What do you see as the biggest challenge for your network in 2021?

  • The pandemic is going to change the way we do business for the foreseeable future and perhaps permanently in some ways. 
  • Helping our franchise members operate profitably while we work to get to the “new normal” is a key focus of Alliance Franchise Brands. 
  • Liquidity, partnering with our supply chain, and increasing market share will continue to be some of the key focus points for Alliance Franchise Brands and our members.
  • A challenge that we try to keep front of mind is “pandemic fatigue.” Not only of our franchise members, but of their client base as well. We need to continue to stay focused on providing the solutions needed now and into the future. 
  • The way to effectively conduct business in the future will continue to change, and we are focused on helping lead and drive that change.

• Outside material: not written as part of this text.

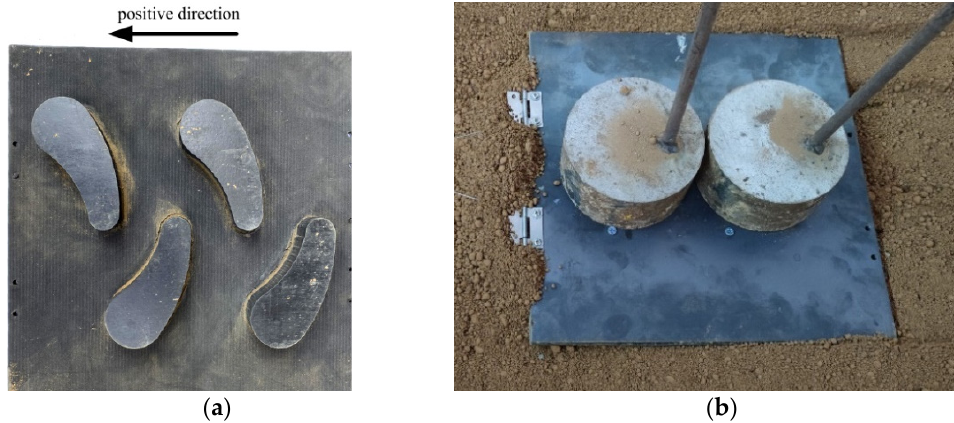
Figure 9. Test direction and load: ( a ) pattern direction; ( b ) apply 100 N load.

What do you see as the biggest opportunity for your network in 2021?

  • We continue to see evidence that the underlying foundation of the economy remains strong. The experts we consult are advising us of a solid comeback to the economy. We have seen figures of almost double-digit quarterly GDP increase projections. 
  • We plan to be ready to capitalize on these new opportunities as well as be prepared to work differently with our customers and suppliers. We are starting to see some strengthening of business opportunities and the economy but are aware that the pandemic unknowns can still have a big impact on our near-term future.

FASTSIGNS International


202104Rr Sign Franchise Review Services Fastsigns 

What do you see as the biggest challenge for your network in 2021?

  • The pandemic. 

What do you see as the biggest opportunity for your network in 2021?

  • We’re stronger and nimbler than ever and ready to lead this industry. 

Signarama

 

202104Rr Sign Franchise Review Services Signarama

What do you see as the biggest challenge for your network in 2021?

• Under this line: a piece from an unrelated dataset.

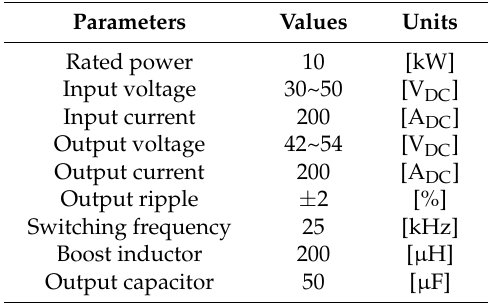
Figure 10. Busk-boost converter hardware configuration. Table 1. The electrical specification of the buck-boost converter.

  • As a franchisor, our job is to help and grow our franchise network of business owners. During the pandemic, Signarama, along with the other United Franchise Group brands, created the Reopening America Together initiative to encourage and inspire our business owners to encourage and inspire their customers and communities. We pivoted our support, training and communication to be virtual and focused on what our franchisees needed during this time.

What do you see as the biggest opportunity for your network in 2021?

  • The signage industry is constantly evolving—new trends and technology have gradually changed the way that we do business. Signarama’s goal is to move forward with change and growth in mind. 
  • We have kept our business model and location requirements updated to start our franchisees off ahead of their regional competition. 
  • Signarama has introduced upgraded equipment, and we are seeing demand for our services and the industry is booming. 
  • Signarama is always looking for passionate business owners who want to grab the wheel of their career—there has never been a better time to start a digital signage business.

SpeedPro*

How many total shops were in
your system in 2020?
126
How many shops were corporate-owned
in 2020?
0
How many shops were in North America
in 2020?
168
What were the average sales per shop
in 2020?
$446,00
Average number of employees per
center in 2020?
3
What was the average investment to
open a new shop in 2020?
$200,000
What were system-wide sales in 2020? $75,000,000
What was your highest revenue shop
in 2020?
$2,600,000

* SpeedPro numbers include SpeedPro Canada, which has lower sales and investment numbers than the U.S. operation.



202104Rr Sign Franchise Review Services Speedpro

 

What do you see as the biggest challenge for your network in 2021?

  • The worst is behind us. We’re working towards a rebound by Q3. 

What do you see as the biggest opportunity for your network in 2021?

  • Rebound, businesses re-opening, verticals such as events coming back by Q3.
  • New products and product extensions, new marketing campaigns, and aggressive acquisitions program are in progress that will kick-start our sales. 
  • Our owners are reinvigorated to make 2021 a great year.